On the other hand, a media-fueled "austerity extravaganza" seems to have started and then taken on a life of its own in the state budget process, where that need not be the case, Läänemets added.
"There are certainly things that can be implemented better; certainly there are things that may not be needed, but we need to understand what the money actually goes on. Take road construction for instance. If the state does not put its funds into that, we will then observe the sector perishing, as the state is the main customer here too."
On the other hand, SDE and Eesti 200 balances out Reform, within the coalition, Läänemets said – for instance, the prime minister and Reform Party leader had demurred initially from taking part in any discussions on a bank profits tax, an SDE proposal, yet ultimately it was she who invited banking chiefs to the table.
State and public sector employees ended up not being frozen for a four-year period, thanks to this balance, Läänemets added.
SDE would prefer a rise in income tax to a hike in unemployment insurance contributions, he added – given that the latter pertains to those who are employed and who thus meet their tax liabilities, whereas the former pertains to those who have various sources of income and types of work.
"A much larger or wider group would actually contribute in that case," Läänemets said.
Ultimately, the 2024 state budget is one of the most complex of all time, equating to talks on a par with the coalition negotiations earlier this year, but squeezed into a time frame of just a few years, Läänemets said.
Had the process started earlier and involved more stakeholders, things might have gone better, the minister conceded.
As for why SDE went in with Reform in the first place in the current coalition, agreeing as it did on the Reform-sponsored overhaul of the income tax system, policies not outlined ahead of the election in March Läänemets said that the quid pro quo was a minimum wage hike.

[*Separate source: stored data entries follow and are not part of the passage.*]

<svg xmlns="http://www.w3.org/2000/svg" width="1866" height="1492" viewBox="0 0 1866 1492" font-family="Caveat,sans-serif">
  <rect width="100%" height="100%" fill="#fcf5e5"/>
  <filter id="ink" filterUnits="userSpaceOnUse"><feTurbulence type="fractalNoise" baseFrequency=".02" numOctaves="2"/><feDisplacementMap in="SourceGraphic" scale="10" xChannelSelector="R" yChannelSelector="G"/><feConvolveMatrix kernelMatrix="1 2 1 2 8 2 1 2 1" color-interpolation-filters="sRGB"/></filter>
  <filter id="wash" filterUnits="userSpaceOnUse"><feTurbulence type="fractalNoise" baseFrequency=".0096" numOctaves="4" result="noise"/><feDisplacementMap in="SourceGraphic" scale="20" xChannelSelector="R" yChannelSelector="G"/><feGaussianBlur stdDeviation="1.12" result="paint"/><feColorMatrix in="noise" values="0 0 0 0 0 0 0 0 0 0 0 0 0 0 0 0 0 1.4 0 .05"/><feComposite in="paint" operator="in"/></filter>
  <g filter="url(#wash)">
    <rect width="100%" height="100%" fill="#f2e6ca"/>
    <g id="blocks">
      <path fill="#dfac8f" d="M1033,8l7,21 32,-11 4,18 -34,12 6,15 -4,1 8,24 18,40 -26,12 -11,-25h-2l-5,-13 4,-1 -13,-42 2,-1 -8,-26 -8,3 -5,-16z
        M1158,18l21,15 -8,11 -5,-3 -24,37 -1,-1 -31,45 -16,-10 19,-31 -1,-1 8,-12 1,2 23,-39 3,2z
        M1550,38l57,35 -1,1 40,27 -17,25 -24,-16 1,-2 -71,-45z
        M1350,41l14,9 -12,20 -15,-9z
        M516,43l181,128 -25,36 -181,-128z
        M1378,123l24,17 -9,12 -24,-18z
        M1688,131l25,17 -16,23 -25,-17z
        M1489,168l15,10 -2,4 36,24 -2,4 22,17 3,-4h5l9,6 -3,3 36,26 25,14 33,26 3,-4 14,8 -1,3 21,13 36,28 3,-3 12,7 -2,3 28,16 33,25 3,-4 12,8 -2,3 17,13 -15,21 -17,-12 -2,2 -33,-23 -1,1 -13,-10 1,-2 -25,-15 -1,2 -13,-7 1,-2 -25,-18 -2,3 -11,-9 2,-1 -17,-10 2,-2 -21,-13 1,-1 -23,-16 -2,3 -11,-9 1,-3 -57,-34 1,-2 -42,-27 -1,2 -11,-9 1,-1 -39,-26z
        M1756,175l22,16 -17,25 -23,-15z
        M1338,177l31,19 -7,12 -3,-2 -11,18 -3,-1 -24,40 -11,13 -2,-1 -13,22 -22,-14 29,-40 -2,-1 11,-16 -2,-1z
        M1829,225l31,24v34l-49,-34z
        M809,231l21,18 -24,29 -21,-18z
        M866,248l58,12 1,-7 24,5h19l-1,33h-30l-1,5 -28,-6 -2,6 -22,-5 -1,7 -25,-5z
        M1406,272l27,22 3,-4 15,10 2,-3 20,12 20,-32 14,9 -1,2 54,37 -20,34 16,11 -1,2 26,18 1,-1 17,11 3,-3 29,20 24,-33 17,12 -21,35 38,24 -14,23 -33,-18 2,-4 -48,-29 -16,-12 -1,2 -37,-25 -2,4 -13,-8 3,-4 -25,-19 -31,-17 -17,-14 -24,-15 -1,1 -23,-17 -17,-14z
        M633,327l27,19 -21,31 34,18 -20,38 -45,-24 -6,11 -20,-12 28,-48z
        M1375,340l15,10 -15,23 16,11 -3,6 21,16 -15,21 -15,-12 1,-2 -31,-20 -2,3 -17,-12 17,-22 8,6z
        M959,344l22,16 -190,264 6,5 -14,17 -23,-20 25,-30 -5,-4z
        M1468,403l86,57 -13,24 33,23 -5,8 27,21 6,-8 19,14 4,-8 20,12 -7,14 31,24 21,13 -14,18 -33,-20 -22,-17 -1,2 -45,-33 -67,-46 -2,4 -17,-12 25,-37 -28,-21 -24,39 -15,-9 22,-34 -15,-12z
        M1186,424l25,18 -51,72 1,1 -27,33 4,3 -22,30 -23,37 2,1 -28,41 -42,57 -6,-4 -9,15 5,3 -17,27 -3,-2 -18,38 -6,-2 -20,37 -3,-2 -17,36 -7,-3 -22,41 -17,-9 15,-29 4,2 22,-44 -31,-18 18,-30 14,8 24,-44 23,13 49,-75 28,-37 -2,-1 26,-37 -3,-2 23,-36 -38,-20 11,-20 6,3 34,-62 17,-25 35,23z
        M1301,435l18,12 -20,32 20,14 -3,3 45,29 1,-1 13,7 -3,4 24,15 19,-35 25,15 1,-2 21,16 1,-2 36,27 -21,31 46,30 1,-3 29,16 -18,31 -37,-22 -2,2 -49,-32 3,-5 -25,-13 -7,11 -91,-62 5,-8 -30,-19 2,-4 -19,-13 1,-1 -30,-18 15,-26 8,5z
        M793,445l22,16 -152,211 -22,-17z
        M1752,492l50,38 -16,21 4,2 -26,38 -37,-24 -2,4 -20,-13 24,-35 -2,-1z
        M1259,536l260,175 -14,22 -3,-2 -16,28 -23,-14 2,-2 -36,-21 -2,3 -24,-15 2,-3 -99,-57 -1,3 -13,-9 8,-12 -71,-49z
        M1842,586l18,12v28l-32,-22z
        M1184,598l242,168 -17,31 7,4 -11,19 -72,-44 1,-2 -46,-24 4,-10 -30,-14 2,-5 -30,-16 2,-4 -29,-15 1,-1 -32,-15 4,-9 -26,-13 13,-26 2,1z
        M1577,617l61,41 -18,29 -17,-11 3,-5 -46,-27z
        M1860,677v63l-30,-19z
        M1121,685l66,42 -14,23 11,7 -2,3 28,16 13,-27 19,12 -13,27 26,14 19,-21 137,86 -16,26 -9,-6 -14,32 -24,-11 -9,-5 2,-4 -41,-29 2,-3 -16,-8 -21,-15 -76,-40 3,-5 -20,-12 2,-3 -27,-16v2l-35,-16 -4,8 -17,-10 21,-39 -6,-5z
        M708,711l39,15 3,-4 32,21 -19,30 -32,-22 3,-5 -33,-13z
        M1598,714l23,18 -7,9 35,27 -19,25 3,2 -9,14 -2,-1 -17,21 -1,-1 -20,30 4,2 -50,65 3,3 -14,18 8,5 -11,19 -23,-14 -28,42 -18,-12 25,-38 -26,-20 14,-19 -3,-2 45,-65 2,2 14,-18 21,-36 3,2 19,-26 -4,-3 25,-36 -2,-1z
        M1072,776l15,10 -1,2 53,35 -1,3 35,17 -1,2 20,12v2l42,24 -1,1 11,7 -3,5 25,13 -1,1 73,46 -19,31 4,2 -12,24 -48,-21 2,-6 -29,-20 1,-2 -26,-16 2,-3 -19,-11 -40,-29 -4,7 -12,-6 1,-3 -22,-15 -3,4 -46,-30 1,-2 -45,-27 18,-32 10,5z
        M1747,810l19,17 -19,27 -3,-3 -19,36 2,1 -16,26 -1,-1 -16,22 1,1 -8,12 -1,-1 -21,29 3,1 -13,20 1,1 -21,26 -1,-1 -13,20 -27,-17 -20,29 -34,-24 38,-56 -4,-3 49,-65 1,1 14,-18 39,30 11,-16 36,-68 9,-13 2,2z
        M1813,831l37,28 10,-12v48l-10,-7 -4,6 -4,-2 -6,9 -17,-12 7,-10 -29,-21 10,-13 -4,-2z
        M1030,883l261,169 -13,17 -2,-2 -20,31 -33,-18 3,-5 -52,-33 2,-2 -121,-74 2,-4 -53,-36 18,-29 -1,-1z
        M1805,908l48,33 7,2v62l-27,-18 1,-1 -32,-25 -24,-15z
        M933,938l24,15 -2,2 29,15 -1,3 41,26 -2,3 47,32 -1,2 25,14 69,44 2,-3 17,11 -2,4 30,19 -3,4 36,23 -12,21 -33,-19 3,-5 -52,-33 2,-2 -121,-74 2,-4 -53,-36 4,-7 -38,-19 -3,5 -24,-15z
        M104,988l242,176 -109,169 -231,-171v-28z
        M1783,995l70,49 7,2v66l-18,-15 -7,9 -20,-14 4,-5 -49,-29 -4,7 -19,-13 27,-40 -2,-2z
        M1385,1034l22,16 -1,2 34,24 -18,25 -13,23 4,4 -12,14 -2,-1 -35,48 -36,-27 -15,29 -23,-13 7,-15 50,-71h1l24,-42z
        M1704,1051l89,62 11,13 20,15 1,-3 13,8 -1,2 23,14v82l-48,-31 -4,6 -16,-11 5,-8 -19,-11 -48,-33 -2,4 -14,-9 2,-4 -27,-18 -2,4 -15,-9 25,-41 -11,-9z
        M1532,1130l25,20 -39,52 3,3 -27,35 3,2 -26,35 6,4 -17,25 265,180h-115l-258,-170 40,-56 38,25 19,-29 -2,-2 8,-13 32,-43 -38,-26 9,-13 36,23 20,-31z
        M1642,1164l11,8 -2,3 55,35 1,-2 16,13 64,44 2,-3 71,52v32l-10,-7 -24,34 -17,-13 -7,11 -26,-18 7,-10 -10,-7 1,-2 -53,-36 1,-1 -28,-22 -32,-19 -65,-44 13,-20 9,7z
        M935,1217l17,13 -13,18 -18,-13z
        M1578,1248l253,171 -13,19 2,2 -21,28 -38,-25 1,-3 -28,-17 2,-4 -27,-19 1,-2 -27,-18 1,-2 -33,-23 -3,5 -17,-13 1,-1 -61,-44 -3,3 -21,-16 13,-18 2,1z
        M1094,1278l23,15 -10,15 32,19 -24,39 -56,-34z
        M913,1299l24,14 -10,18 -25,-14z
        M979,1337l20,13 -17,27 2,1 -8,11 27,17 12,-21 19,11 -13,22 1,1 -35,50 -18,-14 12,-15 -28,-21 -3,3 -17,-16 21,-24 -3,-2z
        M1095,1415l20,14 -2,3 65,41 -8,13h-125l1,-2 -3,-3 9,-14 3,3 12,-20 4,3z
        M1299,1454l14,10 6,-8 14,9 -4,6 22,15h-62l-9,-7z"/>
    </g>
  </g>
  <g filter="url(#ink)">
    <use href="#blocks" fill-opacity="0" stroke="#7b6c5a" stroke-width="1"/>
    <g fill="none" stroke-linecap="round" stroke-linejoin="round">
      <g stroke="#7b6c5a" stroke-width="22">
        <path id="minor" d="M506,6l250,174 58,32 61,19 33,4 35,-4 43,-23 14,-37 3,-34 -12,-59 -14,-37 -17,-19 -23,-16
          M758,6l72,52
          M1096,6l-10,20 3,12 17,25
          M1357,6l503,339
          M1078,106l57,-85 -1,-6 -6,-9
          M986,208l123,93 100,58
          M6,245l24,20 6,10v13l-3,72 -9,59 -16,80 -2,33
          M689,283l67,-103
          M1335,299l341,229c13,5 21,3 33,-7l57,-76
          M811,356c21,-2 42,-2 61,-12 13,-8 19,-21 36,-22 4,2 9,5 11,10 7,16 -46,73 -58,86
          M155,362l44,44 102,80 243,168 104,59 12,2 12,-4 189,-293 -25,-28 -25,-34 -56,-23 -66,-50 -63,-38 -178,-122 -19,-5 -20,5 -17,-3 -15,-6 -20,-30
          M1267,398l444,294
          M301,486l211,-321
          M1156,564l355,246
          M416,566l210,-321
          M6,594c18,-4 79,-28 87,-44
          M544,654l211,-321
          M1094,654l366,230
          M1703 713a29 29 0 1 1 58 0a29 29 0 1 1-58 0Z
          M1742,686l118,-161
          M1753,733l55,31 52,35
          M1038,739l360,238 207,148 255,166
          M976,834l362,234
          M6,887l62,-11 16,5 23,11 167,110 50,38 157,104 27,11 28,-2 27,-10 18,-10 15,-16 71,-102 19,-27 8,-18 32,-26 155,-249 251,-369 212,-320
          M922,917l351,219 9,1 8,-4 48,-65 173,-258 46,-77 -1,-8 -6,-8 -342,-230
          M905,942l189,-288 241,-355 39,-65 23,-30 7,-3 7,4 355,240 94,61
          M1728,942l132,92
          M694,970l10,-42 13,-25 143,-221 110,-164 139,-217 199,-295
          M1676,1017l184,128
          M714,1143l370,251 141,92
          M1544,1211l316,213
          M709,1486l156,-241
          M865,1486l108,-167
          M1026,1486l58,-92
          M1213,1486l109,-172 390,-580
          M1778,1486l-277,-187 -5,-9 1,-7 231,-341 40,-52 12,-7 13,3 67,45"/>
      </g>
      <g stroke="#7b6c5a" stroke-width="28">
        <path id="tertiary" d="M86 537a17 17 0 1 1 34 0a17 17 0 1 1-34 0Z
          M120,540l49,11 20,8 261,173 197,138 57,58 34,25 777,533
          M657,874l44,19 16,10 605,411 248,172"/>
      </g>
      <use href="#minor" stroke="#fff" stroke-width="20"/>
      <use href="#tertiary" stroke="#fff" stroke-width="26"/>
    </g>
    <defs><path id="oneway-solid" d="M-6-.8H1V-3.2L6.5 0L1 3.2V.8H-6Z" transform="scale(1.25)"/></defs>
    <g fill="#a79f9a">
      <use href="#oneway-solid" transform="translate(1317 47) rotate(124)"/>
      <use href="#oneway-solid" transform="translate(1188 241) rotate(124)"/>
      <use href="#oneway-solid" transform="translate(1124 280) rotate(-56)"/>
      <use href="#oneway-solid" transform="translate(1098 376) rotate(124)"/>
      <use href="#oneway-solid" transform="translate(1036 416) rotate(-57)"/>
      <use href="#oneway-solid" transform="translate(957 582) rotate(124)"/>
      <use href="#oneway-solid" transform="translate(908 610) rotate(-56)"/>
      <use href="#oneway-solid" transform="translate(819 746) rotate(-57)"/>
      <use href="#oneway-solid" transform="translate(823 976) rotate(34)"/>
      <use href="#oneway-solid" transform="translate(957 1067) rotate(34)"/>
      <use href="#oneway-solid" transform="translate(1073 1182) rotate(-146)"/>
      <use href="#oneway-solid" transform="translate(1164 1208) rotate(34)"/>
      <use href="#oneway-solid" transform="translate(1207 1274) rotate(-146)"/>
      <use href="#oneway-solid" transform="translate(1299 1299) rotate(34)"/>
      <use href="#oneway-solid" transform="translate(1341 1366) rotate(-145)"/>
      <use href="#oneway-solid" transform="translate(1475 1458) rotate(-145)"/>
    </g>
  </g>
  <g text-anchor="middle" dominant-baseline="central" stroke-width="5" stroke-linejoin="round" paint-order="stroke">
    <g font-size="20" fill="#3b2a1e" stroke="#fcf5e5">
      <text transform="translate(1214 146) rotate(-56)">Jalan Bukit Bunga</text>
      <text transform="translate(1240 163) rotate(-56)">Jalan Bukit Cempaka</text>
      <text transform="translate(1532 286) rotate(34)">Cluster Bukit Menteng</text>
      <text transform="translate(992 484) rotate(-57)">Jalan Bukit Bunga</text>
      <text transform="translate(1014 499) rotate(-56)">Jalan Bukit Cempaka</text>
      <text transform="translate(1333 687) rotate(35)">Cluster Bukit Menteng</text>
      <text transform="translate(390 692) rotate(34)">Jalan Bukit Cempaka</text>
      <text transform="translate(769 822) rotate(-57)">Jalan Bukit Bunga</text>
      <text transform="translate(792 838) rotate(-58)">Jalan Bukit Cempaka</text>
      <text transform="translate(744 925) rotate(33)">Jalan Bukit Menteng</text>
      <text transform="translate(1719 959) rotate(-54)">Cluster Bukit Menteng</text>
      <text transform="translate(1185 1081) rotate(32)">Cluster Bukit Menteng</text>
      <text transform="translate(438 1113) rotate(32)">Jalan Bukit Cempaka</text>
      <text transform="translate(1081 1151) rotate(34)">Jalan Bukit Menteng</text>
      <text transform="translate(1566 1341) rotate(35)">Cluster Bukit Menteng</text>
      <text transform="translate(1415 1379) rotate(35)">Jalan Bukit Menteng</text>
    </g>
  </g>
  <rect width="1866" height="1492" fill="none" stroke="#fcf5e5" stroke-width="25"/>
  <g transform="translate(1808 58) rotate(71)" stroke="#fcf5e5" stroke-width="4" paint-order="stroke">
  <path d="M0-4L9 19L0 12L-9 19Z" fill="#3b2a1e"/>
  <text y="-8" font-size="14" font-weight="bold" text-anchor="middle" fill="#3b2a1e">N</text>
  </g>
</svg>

"In conclusion, I must note that the people of Estonia have given the Reform Party 37 mandates at the Riigikogu, so this has also been the wish of the people of Estonia. I only hope that the next time elections come round, those parties, like SDE, that dare to speak honestly and openly about taxes and state finances, before and during the elections, will meet with more success.
In a recent interview with news portal Delfi (link in Estonian), Läänemets said that the key message is that those that have the capacity to contribute, must do so, and the state budget can get its funding from where the funding is, rather than creating more problems by taxing the poor.
Ultimately national security was worth a couple of bottles of expensive wine, he added.